**PROBLEMS AND TASKS:**
a) In the passage on social construction, what does the writer call the most deeply hidden face of social construction?
b) Using the passage on social construction, explain why this hidden face of social construction is kept invisible.
c) Return the words of the passage on social construction from "Indeed, there is" to "one such encounter.", copied word for word.

--- EXERCISE PASSAGE ---

If we could refrain from reducing everything to essence or construction, we would get to a deeper layer of social construction where essence becomes construction and construction becomes essence. And these are simultaneous relational processes, intimately and inseparably interwoven. We become subjects through delicate social processes by which our likes and dislikes are woven into our sense of Self and get lodged in our bodies. They become second nature, the external speaking from deep within us, and we may not even be aware of them (see, for example, Bourdieu, 1977, 1990, 1998; Bourdieu and Wacquant, 1992; Merleau-Ponty, 1999; Butler, 1990, 1997; Foucault, 1979, 1980; Giddens, 1984). Here, I was forced to turn my eyes inward and find this internalized external, to my horror! I am no stranger to reflection, but critical reflexivity is radically different from what I was used to. When I look inside in reflection, I see Self, and when I look outside, I see Other. Self and Other are reified entities apart from each other. Looking reflexively, I see Other inside and I see Self outside. More aptly, I see Self and Other as inseparably intertwined relational processes. As a person who constructed my identity around my oppression and always looked outside for oppressors, it is hard, indeed painful, to look inside and find the oppressor within myself. And, for me, this is the most deeply hidden face of social construction.
Now I understand why my Amhara Marxist comrades didn’t see anything wrong in their own camp and why they looked outside for the imperialist monster. They could not see the imperialist monster deeply entrenched within them. I know why my Oromo nationalist comrades did not see the gender oppression within our struggle but looked outside for the Abyssinian monster. They could not see the Abyssinian monster deeply entrenched within us. I understand why some Americans fiercely hunt for the terrorist out there. They could not turn those eyes inwards to find the terrorist in themselves that wreaks havoc around the world in their name. I can understand why some feminists could not see any other form of oppression but gender. I see why human rights activists so fiercely point away from themselves towards Others when it comes to human rights violations. I see why anti-racist and anti-oppressive practitioners sternly point outwards for the racist and the oppressive. I know why, as social workers, we are comforted by identifying as helpers, and not as violent oppressors. It is especially hard to look inside when we are activists out to get the culprit from out there. We spend so much time and energy looking for the enemy out there that we fail to find it inside.
Indeed, there is a good reason why this face of social construction is invisiblized and why it is so difficult to reach deep down and face that hidden face of our Self. Making it visible is also unmasking the structures of power and privilege. But with this awareness comes tremendous responsibility. I am deeply pained by the fact that I am implicated in the oppression of many Others, and turning blind eyes does not make the pain go away. I cope with it by taking this awareness to my practice and working to redress the injustice. The surprises of social construction continue to be woven into my sense of Self, encounter by encounter and thread by thread. I will conclude this chapter with an illustration of one such encounter.

--- SUPPLIED RECORDS ---

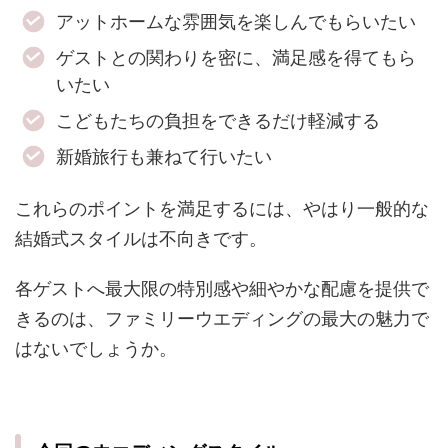
アットホームな雰囲気を楽しんでもらいたい
ゲストとの関わりを密に、満足感を得てもら
いたい
こどもたちの負担をできるだけ軽減する
新婚旅行も兼ねて行いたい
これらのポイントを満足するには、やはり一般的な
結婚式スタイルは不向きです。
各ゲストへ最大限の特別感や細やかな配慮を提供で
きるのは、ファミリーウエディングの最大の魅力で
はないでしょうか。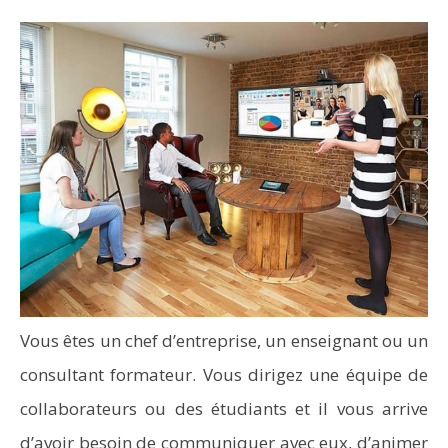
Vous êtes un chef d’entreprise, un enseignant ou un
consultant formateur. Vous dirigez une équipe de
collaborateurs ou des étudiants et il vous arrive
d’avoir besoin de communiquer avec eux, d’animer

---

**RESPONSES TO THE TASKS:**
a) Looking inside and finding the oppressor within oneself.

b) Making it visible would also unmask the structures of power and privilege. That is why there is a good reason it stays invisibilized and is so hard to face.

c)
Indeed, there is a good reason why this face of social construction is invisiblized and why it is so difficult to reach deep down and face that hidden face of our Self. Making it visible is also unmasking the structures of power and privilege. But with this awareness comes tremendous responsibility. I am deeply pained by the fact that I am implicated in the oppression of many Others, and turning blind eyes does not make the pain go away. I cope with it by taking this awareness to my practice and working to redress the injustice. The surprises of social construction continue to be woven into my sense of Self, encounter by encounter and thread by thread. I will conclude this chapter with an illustration of one such encounter.